High filesystem impact, not much faster then zpaqfranz (second run, "hot" cache)

zpaqfranz "a-la-715"

/root/zpaqfranz a "/data/vault/Backup3/archive5-zpaqfranz.zpaq" NAMESURNAME/ -not "NAMESURNAME/Arsiv/" -not "NAMESURNAME/*.zpaq" -715 (...) 108.222 seconds (000:01:48) (all OK)

/root/zpaqfranz a "/data/vault/Backup3/archive6-zpaqfranz.zpaq" NAMESURNAME/ -not "NAMESURNAME/Arsiv/" -not "NAMESURNAME/*.zpaq" -715 (...) 91.730 seconds (000:01:31) (all OK)

As you can see it is not so "easy" to conclude something 😄

One last test: can you re-compress? Just to remove filesystem latency

zpaqfranz a testfile.zpaq (whatever)

zpaqfranz a test1.zpaq testfile.zpaq
zpaqfranz a test2.zpaq testfile.zpaq
zpaq a test3.zpaq testfile.zpaq
zpaq a test4.zpaq testfile.zpaq
Erol-2022 commented 1 year ago

Hello Mr. Corbelli,

I agree with your comments.
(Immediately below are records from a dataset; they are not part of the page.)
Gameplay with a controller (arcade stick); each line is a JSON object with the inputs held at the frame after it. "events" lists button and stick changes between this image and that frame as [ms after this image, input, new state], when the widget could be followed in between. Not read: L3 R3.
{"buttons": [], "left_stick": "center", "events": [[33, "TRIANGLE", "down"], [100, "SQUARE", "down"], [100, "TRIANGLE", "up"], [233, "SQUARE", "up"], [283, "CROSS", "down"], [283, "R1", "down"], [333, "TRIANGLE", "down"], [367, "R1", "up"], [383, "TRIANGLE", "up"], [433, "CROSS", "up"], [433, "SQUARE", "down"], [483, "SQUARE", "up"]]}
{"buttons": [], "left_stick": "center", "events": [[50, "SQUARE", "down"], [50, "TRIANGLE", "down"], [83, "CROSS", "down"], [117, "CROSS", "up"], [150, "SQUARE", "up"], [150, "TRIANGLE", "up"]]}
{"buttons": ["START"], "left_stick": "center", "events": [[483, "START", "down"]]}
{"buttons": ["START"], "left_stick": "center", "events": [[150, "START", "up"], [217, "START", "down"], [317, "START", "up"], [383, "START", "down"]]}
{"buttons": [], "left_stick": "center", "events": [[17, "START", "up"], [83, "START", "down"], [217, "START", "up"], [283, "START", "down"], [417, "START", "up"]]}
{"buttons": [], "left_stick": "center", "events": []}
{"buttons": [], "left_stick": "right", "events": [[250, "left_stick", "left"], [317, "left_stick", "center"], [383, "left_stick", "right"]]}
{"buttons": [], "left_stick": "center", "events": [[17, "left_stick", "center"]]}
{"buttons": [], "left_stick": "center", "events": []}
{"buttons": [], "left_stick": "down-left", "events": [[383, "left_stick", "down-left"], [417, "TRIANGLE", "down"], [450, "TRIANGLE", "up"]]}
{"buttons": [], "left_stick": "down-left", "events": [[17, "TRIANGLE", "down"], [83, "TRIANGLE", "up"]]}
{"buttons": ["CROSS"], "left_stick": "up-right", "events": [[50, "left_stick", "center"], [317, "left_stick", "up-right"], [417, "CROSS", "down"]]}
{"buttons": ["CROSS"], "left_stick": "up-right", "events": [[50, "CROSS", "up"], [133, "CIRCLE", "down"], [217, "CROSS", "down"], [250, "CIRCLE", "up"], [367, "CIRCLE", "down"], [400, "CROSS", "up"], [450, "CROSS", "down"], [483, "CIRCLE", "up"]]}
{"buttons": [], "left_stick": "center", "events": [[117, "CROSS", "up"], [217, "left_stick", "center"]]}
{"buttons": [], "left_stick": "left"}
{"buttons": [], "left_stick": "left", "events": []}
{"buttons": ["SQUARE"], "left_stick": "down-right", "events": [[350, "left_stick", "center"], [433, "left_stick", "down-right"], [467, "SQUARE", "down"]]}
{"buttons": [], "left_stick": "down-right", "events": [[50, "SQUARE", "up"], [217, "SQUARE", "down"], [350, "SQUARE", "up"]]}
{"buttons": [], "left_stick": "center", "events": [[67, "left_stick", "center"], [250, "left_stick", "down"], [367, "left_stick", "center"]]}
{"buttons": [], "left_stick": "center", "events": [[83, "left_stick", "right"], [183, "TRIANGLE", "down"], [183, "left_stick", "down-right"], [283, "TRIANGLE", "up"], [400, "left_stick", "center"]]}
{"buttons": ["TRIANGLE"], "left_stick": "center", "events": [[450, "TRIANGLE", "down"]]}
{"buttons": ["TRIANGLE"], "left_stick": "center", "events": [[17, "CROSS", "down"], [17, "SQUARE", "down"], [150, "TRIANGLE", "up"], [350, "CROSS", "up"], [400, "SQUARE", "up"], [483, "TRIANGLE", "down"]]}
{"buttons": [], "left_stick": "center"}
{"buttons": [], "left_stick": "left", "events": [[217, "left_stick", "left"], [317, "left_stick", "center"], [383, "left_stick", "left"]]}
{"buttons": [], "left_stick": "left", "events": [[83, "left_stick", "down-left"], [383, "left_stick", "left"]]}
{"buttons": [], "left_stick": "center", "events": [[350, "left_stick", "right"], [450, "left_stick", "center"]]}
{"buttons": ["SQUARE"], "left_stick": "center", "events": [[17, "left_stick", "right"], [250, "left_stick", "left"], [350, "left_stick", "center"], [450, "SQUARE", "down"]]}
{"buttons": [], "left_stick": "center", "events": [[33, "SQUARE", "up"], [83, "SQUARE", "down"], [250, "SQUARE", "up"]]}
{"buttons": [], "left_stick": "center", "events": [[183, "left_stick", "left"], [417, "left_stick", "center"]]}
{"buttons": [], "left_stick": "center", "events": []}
The option -715 is saving a lot of time especially during incremental backups.

Repeating the first four tests to recreate the archives and repacking them :

zpaqfranz v58.8k-JIT-L(2023-08-05) franz:-not NAMESURNAME/Arsiv/

franz:-not NAMESURNAME/Arsiv/ franz:-not NAMESURNAME/*.zpaq

Creating /data/vault/Backup3/archive1-zpaqfranz.zpaq at offset 0 + 0 Add 2023-09-26 10:49:45 4.993 5.562.445.942 ( 5.18 GB) 16T (604 dirs) 5.597 +added, 0 -removed.

0 + (5.562.445.942 -> 5.229.335.519 -> 4.378.456.467) = 4.378.456.467 @ 41.96 MB/s

126.423 seconds (000:02:06) (all OK)

zpaqfranz v58.8k-JIT-L(2023-08-05) franz:-not NAMESURNAME/Arsiv/

franz:-not NAMESURNAME/Arsiv/ franz:-not NAMESURNAME/*.zpaq

Creating /data/vault/Backup3/archive2-zpaqfranz.zpaq at offset 0 + 0 Add 2023-09-26 10:51:51 4.993 5.562.445.942 ( 5.18 GB) 16T (604 dirs) 5.597 +added, 0 -removed.

0 + (5.562.445.942 -> 5.229.335.519 -> 4.378.456.467) = 4.378.456.467 @ 88.78 MB/s

59.759 seconds (000:00:59) (all OK)

--

zpaq test -> /data/vault/Backup3/archive3-zpaq.zpaq

5597 +added, 0 -removed.

0.000000 + (5562.445942 -> 5229.335519 -> 4378.304530) = 4378.304530 MB 101.066 seconds (all OK)

zpaq test -> /data/vault/Backup3/archive4-zpaq.zpaq

5597 +added, 0 -removed.

0.000000 + (5562.445942 -> 5229.335519 -> 4378.304530) = 4378.304530 MB 49.326 seconds (all OK)

[root@neptun ~]# ./zpaqfranz a test1.zpaq /data/vault/Backup3/archive1-zpaqfranz.zpaq zpaqfranz v58.8k-JIT-L(2023-08-05) Creating test1.zpaq at offset 0 + 0 Add 2023-09-26 10:59:15 1 4.378.456.467 ( 4.08 GB) 16T (0 dirs) 1 +added, 0 -removed.

0 + (4.378.456.467 -> 4.378.411.447 -> 4.359.222.887) = 4.359.222.887 @ 91.39 MB/s

45.727 seconds (000:00:45) (all OK) [root@neptun ~]# ./zpaqfranz a test2.zpaq /data/vault/Backup3/archive2-zpaqfranz.zpaq zpaqfranz v58.8k-JIT-L(2023-08-05) Creating test2.zpaq at offset 0 + 0 Add 2023-09-26 11:00:08 1 4.378.456.467 ( 4.08 GB) 16T (0 dirs) 1 +added, 0 -removed.

0 + (4.378.456.467 -> 4.378.411.447 -> 4.359.222.893) = 4.359.222.893 @ 88.67 MB/s

47.153 seconds (000:00:47) (all OK)

Recompressig the zpaq archives :

[root@neptun ~]# ./zpaq a test3.zpaq /data/vault/Backup3/archive3-zpaq.zpaq 1 +added, 0 -removed.

0.000000 + (4378.304530 -> 4378.259510 -> 4359.089409) = 4359.089409 MB 36.850 seconds (all OK)

[root@neptun ~]# ./zpaq a test4.zpaq /data/vault/Backup3/archive4-zpaq.zpaq

1 +added, 0 -removed.

0.000000 + (4378.304530 -> 4378.259510 -> 4359.089438) = 4359.089438 MB 39.703 seconds (all OK)

Erol-2022 commented 1 year ago

Hello Mr. Corbelli,

I tried the backup option, thanks. I can see the index file and text file storing the hash values. The -715 option does once again the job to speed up the backup process.